The hypothalamic–pituitary (HP) unit can produce various hormones to regulate immune responses, and some of its downstream hormones or effectors are elevated in cancer patients. We show that the HP unit can promote myelopoiesis and immunosuppression to accelerate tumor growth. Subcutaneous implantation of tumors induced hypothalamus activation and pituitary α-melanocyte-stimulating hormone (α-MSH) production in mice. α-MSH acted on bone marrow progenitors to promote myelopoiesis, myeloid cell accumulation, immunosuppression, and tumor growth through its melanocortin receptor MC5R. MC5R peptide antagonist boosted antitumor immunity and anti–programmed cell death protein 1 (anti–PD-1) immunotherapy.

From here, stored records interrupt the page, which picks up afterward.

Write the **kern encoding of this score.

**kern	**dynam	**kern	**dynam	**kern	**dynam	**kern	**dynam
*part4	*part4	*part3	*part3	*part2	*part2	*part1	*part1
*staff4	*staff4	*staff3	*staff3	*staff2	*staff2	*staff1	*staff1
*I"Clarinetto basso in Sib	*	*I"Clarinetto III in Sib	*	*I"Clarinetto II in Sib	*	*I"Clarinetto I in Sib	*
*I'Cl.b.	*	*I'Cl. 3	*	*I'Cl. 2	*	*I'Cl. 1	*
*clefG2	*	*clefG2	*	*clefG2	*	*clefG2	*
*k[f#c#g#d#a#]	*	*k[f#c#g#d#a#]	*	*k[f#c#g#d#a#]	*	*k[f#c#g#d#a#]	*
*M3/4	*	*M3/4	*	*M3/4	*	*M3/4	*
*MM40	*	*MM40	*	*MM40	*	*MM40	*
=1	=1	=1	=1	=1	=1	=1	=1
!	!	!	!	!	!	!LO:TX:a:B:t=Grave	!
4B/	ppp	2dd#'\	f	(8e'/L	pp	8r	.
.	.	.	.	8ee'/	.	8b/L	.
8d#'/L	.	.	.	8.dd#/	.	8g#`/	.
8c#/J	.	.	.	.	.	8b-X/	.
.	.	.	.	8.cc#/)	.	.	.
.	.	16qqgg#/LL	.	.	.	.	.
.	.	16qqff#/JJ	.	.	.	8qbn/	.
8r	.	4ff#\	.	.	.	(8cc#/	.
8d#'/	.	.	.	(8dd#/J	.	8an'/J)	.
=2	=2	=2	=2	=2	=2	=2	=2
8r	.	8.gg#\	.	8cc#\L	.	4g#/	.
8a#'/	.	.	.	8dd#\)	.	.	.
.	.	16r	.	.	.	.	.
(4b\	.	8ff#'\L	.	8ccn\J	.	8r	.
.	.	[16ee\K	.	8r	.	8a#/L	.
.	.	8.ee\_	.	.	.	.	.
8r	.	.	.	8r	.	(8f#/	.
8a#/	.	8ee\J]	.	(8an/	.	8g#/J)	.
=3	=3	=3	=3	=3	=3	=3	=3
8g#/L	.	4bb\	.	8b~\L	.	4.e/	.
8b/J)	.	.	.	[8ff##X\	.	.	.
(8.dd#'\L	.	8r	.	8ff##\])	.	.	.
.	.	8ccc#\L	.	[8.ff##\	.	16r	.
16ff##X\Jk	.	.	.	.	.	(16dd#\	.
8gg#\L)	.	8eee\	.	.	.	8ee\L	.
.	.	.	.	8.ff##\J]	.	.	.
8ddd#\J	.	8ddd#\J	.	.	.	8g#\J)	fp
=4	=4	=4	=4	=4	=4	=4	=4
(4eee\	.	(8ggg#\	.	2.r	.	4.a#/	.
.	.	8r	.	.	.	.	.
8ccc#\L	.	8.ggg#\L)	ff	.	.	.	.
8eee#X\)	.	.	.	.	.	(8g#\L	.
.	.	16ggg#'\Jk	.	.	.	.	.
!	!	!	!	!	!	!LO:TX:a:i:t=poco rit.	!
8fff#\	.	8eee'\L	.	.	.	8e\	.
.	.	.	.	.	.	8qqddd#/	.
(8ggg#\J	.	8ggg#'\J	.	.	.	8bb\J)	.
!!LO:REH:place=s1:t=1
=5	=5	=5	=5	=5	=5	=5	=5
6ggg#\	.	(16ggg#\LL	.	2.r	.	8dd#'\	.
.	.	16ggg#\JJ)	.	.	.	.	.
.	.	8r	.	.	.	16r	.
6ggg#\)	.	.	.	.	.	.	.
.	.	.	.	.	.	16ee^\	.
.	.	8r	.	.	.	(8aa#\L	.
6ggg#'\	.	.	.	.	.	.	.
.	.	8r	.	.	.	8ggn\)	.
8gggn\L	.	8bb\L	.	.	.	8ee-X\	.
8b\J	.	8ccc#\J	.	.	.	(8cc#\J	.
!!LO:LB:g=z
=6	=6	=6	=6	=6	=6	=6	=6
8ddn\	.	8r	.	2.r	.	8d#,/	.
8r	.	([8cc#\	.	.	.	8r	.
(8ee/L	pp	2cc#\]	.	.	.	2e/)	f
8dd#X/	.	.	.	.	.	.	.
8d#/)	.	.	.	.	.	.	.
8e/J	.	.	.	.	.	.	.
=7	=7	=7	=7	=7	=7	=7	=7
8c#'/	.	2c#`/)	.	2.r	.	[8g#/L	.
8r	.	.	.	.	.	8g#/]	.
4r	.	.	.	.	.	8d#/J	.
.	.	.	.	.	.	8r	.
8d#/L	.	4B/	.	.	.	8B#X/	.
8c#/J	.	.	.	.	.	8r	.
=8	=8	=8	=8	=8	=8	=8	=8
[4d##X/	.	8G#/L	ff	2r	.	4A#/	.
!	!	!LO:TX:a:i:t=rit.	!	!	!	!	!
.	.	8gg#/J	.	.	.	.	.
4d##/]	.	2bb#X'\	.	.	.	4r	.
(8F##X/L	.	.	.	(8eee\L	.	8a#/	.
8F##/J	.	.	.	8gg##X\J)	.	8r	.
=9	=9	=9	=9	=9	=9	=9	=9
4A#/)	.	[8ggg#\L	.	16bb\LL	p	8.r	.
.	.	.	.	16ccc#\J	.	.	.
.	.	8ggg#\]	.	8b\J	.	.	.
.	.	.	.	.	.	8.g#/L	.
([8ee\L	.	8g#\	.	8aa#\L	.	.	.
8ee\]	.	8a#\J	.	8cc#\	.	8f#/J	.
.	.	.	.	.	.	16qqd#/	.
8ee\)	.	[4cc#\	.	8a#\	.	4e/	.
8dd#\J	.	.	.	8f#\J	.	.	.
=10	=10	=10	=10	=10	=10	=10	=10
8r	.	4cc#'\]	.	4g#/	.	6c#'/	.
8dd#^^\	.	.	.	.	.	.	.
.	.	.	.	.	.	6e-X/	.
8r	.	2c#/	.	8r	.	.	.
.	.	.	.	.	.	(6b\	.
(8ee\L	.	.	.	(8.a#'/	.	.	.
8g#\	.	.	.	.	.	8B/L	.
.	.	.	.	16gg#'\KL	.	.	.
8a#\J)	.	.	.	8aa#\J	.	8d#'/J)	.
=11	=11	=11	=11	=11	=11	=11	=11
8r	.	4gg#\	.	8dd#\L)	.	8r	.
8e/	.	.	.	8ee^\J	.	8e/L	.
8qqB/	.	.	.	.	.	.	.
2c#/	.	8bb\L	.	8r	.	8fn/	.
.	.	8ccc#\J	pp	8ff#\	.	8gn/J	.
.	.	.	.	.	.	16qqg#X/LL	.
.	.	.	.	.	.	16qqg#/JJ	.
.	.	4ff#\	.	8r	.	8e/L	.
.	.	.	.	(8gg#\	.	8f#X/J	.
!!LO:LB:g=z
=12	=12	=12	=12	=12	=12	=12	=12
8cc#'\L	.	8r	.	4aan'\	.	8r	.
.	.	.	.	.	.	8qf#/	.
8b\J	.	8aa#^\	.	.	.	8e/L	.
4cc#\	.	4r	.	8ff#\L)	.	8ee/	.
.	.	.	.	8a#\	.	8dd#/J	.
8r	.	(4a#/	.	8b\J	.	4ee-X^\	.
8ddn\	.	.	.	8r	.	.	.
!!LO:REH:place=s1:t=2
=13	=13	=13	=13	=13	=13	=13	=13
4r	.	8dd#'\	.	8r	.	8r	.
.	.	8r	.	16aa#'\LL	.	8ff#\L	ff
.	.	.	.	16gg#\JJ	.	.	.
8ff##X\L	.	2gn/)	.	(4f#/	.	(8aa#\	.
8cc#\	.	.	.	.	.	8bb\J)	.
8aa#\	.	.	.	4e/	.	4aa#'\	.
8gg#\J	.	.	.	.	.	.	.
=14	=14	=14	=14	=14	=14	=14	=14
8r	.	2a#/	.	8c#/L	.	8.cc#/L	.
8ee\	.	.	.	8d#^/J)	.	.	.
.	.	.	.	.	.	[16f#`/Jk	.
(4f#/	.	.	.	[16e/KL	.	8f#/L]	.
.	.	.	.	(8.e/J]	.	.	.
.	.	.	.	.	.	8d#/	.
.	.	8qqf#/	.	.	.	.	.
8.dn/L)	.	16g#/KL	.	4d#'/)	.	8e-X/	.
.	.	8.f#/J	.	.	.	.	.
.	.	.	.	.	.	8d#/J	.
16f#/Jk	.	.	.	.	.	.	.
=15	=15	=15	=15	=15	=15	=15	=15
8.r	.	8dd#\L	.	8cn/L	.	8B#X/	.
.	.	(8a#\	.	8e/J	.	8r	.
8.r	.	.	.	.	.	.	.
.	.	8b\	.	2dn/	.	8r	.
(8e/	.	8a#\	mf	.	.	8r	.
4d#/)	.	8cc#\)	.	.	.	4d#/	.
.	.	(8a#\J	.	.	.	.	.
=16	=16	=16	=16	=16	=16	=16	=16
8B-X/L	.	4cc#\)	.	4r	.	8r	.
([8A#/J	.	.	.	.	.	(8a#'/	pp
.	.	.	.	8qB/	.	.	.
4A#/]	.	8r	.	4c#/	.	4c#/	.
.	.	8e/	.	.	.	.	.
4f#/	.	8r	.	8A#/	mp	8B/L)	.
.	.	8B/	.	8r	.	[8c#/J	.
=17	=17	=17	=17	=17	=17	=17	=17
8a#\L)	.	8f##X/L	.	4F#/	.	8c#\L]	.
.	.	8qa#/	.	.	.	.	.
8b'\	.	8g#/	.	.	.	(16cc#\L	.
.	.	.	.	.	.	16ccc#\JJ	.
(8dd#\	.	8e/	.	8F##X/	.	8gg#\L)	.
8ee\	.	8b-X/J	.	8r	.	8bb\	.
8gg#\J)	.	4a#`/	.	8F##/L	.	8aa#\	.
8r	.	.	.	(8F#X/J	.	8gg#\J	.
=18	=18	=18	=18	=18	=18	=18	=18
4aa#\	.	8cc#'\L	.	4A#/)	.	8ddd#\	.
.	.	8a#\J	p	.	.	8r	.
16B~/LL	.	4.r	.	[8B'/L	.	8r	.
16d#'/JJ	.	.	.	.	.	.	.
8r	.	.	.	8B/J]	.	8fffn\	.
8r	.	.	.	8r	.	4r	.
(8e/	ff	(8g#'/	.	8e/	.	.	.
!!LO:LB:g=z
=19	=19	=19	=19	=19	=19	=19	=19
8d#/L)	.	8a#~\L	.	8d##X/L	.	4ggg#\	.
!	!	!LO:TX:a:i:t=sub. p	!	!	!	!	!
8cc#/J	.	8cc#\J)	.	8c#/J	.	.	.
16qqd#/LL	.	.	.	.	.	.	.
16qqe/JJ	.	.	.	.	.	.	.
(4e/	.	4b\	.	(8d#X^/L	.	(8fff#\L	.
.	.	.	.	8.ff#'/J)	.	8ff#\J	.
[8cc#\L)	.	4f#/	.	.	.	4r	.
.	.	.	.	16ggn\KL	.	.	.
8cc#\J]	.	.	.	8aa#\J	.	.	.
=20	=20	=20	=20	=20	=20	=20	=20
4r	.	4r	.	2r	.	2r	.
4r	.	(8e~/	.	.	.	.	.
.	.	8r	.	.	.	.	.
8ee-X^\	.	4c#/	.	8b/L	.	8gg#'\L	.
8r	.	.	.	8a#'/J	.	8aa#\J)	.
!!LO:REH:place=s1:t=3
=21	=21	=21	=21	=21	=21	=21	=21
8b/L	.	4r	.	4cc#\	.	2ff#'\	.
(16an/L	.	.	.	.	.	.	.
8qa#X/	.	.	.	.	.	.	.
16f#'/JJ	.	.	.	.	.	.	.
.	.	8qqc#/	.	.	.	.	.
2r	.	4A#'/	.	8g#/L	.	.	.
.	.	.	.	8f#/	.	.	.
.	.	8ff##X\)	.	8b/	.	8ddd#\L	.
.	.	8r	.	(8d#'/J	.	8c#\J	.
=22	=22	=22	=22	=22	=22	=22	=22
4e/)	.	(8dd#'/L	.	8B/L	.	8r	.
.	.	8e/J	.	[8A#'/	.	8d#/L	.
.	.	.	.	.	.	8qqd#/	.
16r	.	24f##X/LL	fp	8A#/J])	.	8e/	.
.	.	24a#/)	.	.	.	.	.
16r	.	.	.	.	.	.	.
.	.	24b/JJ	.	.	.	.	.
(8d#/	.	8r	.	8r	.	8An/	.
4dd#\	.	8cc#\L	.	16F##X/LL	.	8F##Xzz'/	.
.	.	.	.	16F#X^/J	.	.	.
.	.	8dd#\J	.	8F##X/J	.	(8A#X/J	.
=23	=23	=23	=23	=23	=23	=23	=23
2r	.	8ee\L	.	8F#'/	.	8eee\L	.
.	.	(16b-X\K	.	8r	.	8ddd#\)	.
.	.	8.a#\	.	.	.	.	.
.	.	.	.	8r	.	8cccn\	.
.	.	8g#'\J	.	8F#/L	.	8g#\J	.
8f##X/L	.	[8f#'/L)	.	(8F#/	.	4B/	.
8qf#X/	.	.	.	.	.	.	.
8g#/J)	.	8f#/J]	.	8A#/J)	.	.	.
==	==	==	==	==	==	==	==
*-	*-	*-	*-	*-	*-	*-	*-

Serum α-MSH concentration was elevated and correlated with circulating myeloid-derived suppressor cells in cancer patients. Our results reveal a neuroendocrine pathway that suppresses tumor immunity and suggest MC5R as a potential target for cancer immunotherapy. Description Hormone hampers cancer immunity Cancer immunotherapy has made great progress in recent years, but many tumors do not respond to any of the available immune treatments for reasons that are often unclear. Among other factors, the neuroendocrine system has been emerging as a potential influence on antitumor immune responses. Xu et al. examined the connections between hypothalamic-pituitary signaling and antitumor immunity, focusing on the role of α-melanocyte–stimulating hormone (α-MSH), which is produced by the pituitary gland. α-MSH promoted the accumulation of immunosuppressive cells, and its inhibition helped to suppress tumor growth in mouse models, suggesting it as a potential therapeutic approach. —YN Release of α-melanocyte stimulating hormone from the pituitary gland interferes with antitumor immunity.